My friend with CJD called me this morning. About ten minutes before she did I’d been praying that she’d find peace soon. It’s almost as if her radar picked that prayer up. I sometimes think that kind of thing can move through the aethyr and be sensed up by someone who’s ailing.

Apparently, they’re going to move her to California tomorrow, if what she says can be trusted. (I’m not sure it can be, but who knows?) She was talking about a lot of stuff I didn’t understand and mourning because she can’t take her cat to the “nice place” they’ve found for her near her brother. She’s worried about her cat, although a friend in Oregon, “one of the nicest people you’ll ever meet” has agreed to take care of him. “But he’s my baby boy!” she cried. “And I’ll miss him!” She told me how she’d been sobbing because she thought she’d already lost him, but then realized he was sleeping in the bedroom. She loved him so much that when she drew up her will some years back she left money to make sure he was taken care of. I imagine all that will be swept away, everything she owns, because those “nice places” cost a lot of money and Medicaid doesn’t kick in until you’re completely impoverished. (But I’m not bitter.)

“Everyone is giving me such shit because I’m dying. I guess,” she said. She talked wistfully about how, when she’s in California, maybe I and her other California friends can come visit. I didn’t have the heart to tell her that the “nice place” would probably not allow many visitors due to COVID restrictions. The place they’re moving her to is just shy of 200 miles from here. I didn’t have the heart to tell her that my bad legs make it impossible for me to drive that far anymore. In theory, I could suborn some of her other friends to make the trip with me—and I would do that, hard as it would be to see her, were it not for COVID. I have to protect myself, too.

I so much did not want to answer that call. But I couldn’t have lived with myself if I hadn’t. Listening and praying are literally the only things I can do for her right now.

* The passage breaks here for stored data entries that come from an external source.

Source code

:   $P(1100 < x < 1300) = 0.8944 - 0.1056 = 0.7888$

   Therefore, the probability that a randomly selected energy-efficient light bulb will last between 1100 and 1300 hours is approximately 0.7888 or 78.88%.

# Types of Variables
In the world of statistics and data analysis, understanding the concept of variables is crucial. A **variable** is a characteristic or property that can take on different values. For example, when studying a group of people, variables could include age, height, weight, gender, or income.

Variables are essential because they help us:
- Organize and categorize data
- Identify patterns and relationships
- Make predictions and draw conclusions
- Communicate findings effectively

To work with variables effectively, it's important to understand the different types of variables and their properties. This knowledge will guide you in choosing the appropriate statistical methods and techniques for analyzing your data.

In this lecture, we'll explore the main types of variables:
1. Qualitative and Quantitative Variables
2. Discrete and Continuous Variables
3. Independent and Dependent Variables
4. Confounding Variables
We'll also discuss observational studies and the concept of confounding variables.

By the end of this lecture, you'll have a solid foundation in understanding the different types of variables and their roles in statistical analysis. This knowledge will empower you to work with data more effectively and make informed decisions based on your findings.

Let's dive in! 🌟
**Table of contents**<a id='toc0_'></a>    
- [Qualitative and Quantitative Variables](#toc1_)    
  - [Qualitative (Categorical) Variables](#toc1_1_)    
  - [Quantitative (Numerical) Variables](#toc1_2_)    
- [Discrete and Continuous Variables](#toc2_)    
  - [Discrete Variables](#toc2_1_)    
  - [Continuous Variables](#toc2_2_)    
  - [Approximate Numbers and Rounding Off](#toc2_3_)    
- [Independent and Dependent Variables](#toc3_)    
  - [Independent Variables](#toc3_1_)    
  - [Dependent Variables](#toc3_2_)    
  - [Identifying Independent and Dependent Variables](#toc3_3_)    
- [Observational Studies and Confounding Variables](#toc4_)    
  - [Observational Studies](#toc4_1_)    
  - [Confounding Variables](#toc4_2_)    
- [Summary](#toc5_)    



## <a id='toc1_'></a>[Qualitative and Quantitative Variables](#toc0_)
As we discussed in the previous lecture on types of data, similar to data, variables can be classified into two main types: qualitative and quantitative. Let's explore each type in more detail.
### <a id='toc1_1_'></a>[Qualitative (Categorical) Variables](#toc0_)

I try to distract myself with piffle and routine. Sometimes that even works, but not when confronted with the stark reality of what’s going on. So this blog may be a little schizoid for a while. I’ll try not to belabor it with posts like these—but sometimes I just need to talk/write. I’ll label them CJD so you can skip over them and I think I’ll close them to comments. Not because I don’t appreciate your expressions of fellow-feeling and sympathy—I sincerely do—but because this is more about me just needing to get things out. I don’t want to exhaust everyone.